Karabükspor maçları aklıma gelince de maçtan önce “Zor maç olur, Eskişehirspor bizden puan alırsa kimse şaşırmasın” diye de arkadaşlarıma not düştüm.
Koskoca camia takımı, Türk futbolunun önemli değerlerinden Eskişehirspor da kaderine terk edildi.
Kapanmaya doğru yol aldı, profesyonel ligin son basamağında ve kapandı-kapanacak…
İşleri zor, Allah yardımcıları olsun.
Bu zor şartlarda lige tutunmaya çalışan bir takım karşısında Elazığspor maça iyi başlayarak Mesut’la öne geçse de, uzun boylu oyunculardan kurulu Eskişehirspor bu gole nazire yaparcasına Arda’yla ve yine bir kafa golüyle cevap verdi.
Gol yiyince kırılgan yapı yine öne çıktı ve bu kez de Eren’in orta alanda şık hareketlerle ceza alanına taşıdığı ve mükemmel ara pasıyla buluşturduğu Cihangir Eskişehirspor’u öne geçiren golü atmakta hiç de zorlanmadı.
Zaten Elazığspor savunmasının en önemli zaafı olan araya atılan toplardaki sıkıntısı; genç ve fizik üstünlüğü olan Eskişehirspor karşısında da belirgin bir şekilde ortaya çıkarken, ilk yarıda Elazığspor’un hücum organizasyonlarının içerisinde yer alan İzzet’le 2. yarıya devam edilmemesi bu yarıda Elazığspor’un hücum zenginliğini bıçak gibi kesti.
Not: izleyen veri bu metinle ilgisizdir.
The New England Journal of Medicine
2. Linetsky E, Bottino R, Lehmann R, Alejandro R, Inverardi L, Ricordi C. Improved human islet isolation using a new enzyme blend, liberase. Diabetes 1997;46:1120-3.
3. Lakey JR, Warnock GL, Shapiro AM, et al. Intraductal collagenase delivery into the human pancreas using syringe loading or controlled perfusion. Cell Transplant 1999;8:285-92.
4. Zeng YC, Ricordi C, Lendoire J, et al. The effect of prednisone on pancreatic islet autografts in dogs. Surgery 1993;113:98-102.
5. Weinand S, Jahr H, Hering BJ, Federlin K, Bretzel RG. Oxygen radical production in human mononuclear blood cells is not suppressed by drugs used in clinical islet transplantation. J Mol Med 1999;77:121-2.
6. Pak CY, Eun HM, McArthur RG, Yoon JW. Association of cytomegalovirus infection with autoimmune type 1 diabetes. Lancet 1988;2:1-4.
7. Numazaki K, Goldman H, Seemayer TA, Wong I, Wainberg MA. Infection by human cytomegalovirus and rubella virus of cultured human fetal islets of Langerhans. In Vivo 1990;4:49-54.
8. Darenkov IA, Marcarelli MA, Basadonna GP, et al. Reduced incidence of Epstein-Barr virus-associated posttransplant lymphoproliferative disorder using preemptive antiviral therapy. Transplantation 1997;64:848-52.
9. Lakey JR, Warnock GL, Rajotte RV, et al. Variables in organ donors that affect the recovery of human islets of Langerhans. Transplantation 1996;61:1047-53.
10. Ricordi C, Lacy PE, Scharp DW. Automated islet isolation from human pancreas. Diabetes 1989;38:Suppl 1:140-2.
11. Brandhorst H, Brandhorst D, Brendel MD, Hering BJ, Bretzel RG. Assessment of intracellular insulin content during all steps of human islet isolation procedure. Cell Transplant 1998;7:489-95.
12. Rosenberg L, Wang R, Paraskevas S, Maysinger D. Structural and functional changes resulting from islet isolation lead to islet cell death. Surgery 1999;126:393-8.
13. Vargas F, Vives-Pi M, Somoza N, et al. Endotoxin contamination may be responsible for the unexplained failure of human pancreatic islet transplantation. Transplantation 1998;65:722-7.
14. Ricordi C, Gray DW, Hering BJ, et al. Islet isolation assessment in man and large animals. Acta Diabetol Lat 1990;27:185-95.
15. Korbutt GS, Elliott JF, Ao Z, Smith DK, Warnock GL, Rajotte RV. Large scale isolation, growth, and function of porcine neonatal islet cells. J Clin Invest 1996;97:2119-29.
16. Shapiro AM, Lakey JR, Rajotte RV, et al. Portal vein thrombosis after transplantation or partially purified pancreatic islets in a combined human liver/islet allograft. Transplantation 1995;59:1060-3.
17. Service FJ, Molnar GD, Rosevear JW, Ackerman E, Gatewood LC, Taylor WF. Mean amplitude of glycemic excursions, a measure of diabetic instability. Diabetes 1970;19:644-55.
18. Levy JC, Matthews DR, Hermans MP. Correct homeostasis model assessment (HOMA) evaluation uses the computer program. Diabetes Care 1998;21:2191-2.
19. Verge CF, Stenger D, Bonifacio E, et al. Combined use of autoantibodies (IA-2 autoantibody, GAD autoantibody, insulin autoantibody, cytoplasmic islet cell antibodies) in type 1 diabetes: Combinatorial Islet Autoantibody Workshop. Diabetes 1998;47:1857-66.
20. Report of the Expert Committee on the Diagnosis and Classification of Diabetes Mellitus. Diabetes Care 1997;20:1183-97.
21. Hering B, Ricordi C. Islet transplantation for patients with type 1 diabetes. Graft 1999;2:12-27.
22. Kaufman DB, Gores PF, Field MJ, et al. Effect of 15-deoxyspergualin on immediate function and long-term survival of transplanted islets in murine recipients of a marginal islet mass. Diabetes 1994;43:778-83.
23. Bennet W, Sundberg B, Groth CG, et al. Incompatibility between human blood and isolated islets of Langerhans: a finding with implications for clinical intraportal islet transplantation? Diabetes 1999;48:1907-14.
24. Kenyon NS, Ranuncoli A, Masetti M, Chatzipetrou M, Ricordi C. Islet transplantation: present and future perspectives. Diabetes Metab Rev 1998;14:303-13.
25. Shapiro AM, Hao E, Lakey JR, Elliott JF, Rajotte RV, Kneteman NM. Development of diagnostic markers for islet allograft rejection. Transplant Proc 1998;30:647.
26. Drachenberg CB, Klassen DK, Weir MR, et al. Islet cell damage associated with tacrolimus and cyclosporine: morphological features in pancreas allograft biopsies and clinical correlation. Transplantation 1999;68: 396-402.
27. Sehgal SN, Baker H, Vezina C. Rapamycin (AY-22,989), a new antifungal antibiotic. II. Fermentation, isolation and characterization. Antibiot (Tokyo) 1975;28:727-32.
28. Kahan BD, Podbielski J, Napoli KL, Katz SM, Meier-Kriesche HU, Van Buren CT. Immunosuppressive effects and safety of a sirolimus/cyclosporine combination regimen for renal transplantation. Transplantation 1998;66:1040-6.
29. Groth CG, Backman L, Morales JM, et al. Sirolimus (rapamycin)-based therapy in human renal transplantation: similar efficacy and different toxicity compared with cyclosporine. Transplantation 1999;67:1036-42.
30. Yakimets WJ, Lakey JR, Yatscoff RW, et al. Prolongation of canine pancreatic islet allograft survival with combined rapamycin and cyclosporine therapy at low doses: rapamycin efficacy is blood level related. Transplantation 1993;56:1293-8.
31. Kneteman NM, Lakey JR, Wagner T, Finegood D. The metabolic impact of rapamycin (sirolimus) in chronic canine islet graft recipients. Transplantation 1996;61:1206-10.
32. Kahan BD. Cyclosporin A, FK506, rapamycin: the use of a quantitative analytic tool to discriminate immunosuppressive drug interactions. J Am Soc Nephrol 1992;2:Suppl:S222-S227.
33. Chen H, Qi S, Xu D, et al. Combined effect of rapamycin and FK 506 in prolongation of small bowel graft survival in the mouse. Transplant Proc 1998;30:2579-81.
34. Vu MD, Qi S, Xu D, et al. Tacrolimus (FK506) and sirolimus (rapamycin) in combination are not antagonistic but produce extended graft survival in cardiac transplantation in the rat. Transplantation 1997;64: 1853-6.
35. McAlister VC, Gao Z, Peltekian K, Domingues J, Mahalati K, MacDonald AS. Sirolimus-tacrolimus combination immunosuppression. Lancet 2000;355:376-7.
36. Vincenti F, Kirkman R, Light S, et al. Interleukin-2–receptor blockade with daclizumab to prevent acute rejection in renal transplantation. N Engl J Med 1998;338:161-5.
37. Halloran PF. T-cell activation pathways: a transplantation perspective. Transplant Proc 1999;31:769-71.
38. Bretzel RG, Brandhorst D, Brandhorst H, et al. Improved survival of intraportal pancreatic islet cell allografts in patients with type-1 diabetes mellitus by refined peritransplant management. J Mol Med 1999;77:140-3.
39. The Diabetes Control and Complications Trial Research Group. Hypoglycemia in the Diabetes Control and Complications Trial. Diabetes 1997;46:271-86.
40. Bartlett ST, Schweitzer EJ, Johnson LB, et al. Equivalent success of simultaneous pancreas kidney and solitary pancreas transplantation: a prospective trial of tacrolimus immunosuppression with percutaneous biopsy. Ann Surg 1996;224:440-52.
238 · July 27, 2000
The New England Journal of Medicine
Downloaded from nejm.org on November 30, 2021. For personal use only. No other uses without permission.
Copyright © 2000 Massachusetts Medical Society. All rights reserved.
İzzet, ilk yarıda sağ taraftan çok net pozisyonları değerlendiremese de, takımın ateşleyici gücüydü.
Ortaları yerden ziyade yüksek atması konusunda soyunma odasında uyarıp, 2. yarıya daha iyi motive edilerek devam ettirilebilirdi.
Neyse ki bu yarıda yine Hakkı İsmet’in asistliğinde Mesut’tan alışık olmadığımız 2. kafa golü, “Hacettepe maçındaki gibi bu maçı da çevireceğiz” umudunu doğursa da, kalan dakikalardaki pozisyon fukaralığı bu umudumuzu çabuk söndürdü.
Buna bir de atılan 2 golün hazırlayıcısı Hakkı İsmet’in oyundan alınmasını da eklersek, işimizin zor olduğunu kolay anladık.
Maç içerisinde Eskişehirsporlu oyuncuların tahrik edici unsurlarına üzüldüm.
Niye mi?
Kendi hallerine bakmadan, sırf puan almak için topu oyuna sokmakta geciktiren, Elazığsporlu oyunculara topu vermeyen, yavaş hareket eden bir oyun anlayışıyla Elazığ’dan puan alsan ne olacak, ligde tutunsan ki ne olacak?..
Spor; oynanarak, mücadele edilerek kazanılır.
Keşke bu 1 puanlık kazancı sahada birbirinize sarılarak alsaydınız?
Elazığspor taraftarını tahrik etmek için yapılması gereken ne varsa yapıldı.
Kulüp ceza alacak, taraftar ceza alacak, değdi mi 1 puana?
Kabahat sizde değil, bunu bilesiniz.
Elazığsporlu oyuncular, şu zor durumdaki lig sonuncusu Eskişehirspor’u da yenemiyorlarsa şayet?
Kimse bize “biz iyi takımız, takımı layık olduğu yere taşıyacağız” edebiyatı yapmasın.